The way that PNGs do transparency is that they have 4 “color layers” – one for red, green, blue and “alpha”
Red green and blue channels are enough to be combined to make the color for each pixel. The alpha channel indicates for each pixel, “how transparent” it should be
JPG only has the red/green/blue channels, so it doesn’t support transparency
An older format, GIF, supports transparency but only as a binary on/off value, i.e. the pixel is either fully opaque or full transparent
To put it kind of redundantly, PNG can support transparency (technical term, Alpha) and JPEG cant simply because both standards are designed to be that way.

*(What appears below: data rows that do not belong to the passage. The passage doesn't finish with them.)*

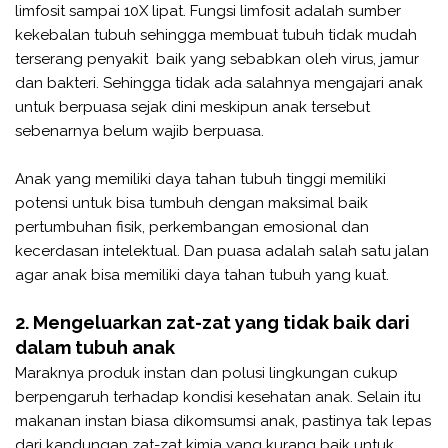
limfosit sampai 10X lipat. Fungsi limfosit adalah sumber
kekebalan tubuh sehingga membuat tubuh tidak mudah
terserang penyakit baik yang sebabkan oleh virus, jamur
dan bakteri. Sehingga tidak ada salahnya mengajari anak
untuk berpuasa sejak dini meskipun anak tersebut
sebenarnya belum wajib berpuasa.
Anak yang memiliki daya tahan tubuh tinggi memiliki
potensi untuk bisa tumbuh dengan maksimal baik
pertumbuhan fisik, perkembangan emosional dan
kecerdasan intelektual. Dan puasa adalah salah satu jalan
agar anak bisa memiliki daya tahan tubuh yang kuat.
2. Mengeluarkan zat-zat yang tidak baik dari
dalam tubuh anak
Maraknya produk instan dan polusi lingkungan cukup
berpengaruh terhadap kondisi kesehatan anak. Selain itu
makanan instan biasa dikomsumsi anak, pastinya tak lepas
dari kandungan zat-zat kimia yang kurang baik untuk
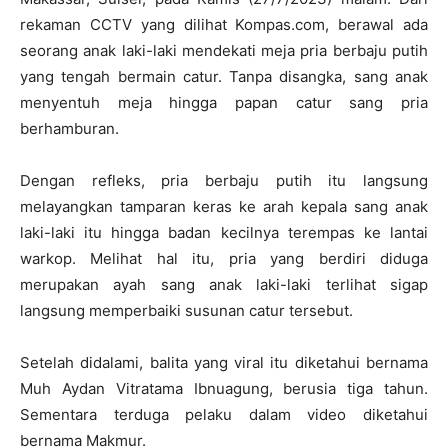
rekaman CCTV yang dilihat Kompas.com, berawal ada
seorang anak laki-laki mendekati meja pria berbaju putih
yang tengah bermain catur. Tanpa disangka, sang anak
menyentuh meja hingga papan catur sang pria
berhamburan.
Dengan refleks, pria berbaju putih itu langsung
melayangkan tamparan keras ke arah kepala sang anak
laki-laki itu hingga badan kecilnya terempas ke lantai
warkop. Melihat hal itu, pria yang berdiri diduga
merupakan ayah sang anak laki-laki terlihat sigap
langsung memperbaiki susunan catur tersebut.
Setelah didalami, balita yang viral itu diketahui bernama
Muh Aydan Vitratama Ibnuagung, berusia tiga tahun.
Sementara terduga pelaku dalam video diketahui
bernama Makmur.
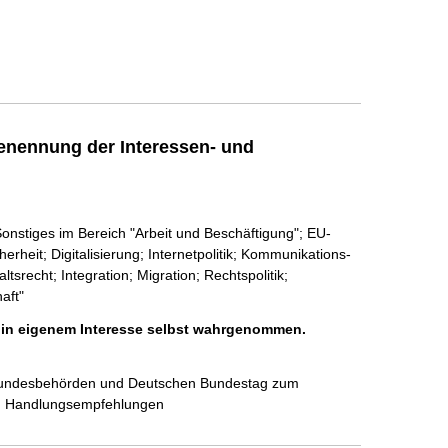
enennung der Interessen- und
Sonstiges im Bereich "Arbeit und Beschäftigung"; EU-
heit; Digitalisierung; Internetpolitik; Kommunikations-
tsrecht; Integration; Migration; Rechtspolitik;
aft"
h in eigenem Interesse selbst wahrgenommen.
, Bundesbehörden und Deutschen Bundestag zum 
en Handlungsempfehlungen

JPEG (Joint Photographic Experts Group) is intended for use with realistic images captured off a camera. So it supports the Red/Green/Blue channels and has lossy compression which is fine with natural images with realistic gradients in tone between pixels. It doesn’t support an Alpha channel because its just not how the format was intended to be used.
PNG (Portable Network graphics) was originally intended to replace GIF when it was realized the compression algorithm used by that actually demanded royalties to be paid to a private company. So it was meant to replace GIF, which nowadays is used near exclusively for its animation capabilities but was more common as a still image back then. GIF does support a binary Alpha channel (The pixel is fully transparent or fully opaque) and so PNG inherited Alpha support, if at far greater quality than GIF allowed as with its colour information.
As a sidenote, as an animator and graphic designer, GIF is a terrible format that has literally received no revisions since 1989, the internet really needs to collectively move on to a new standard.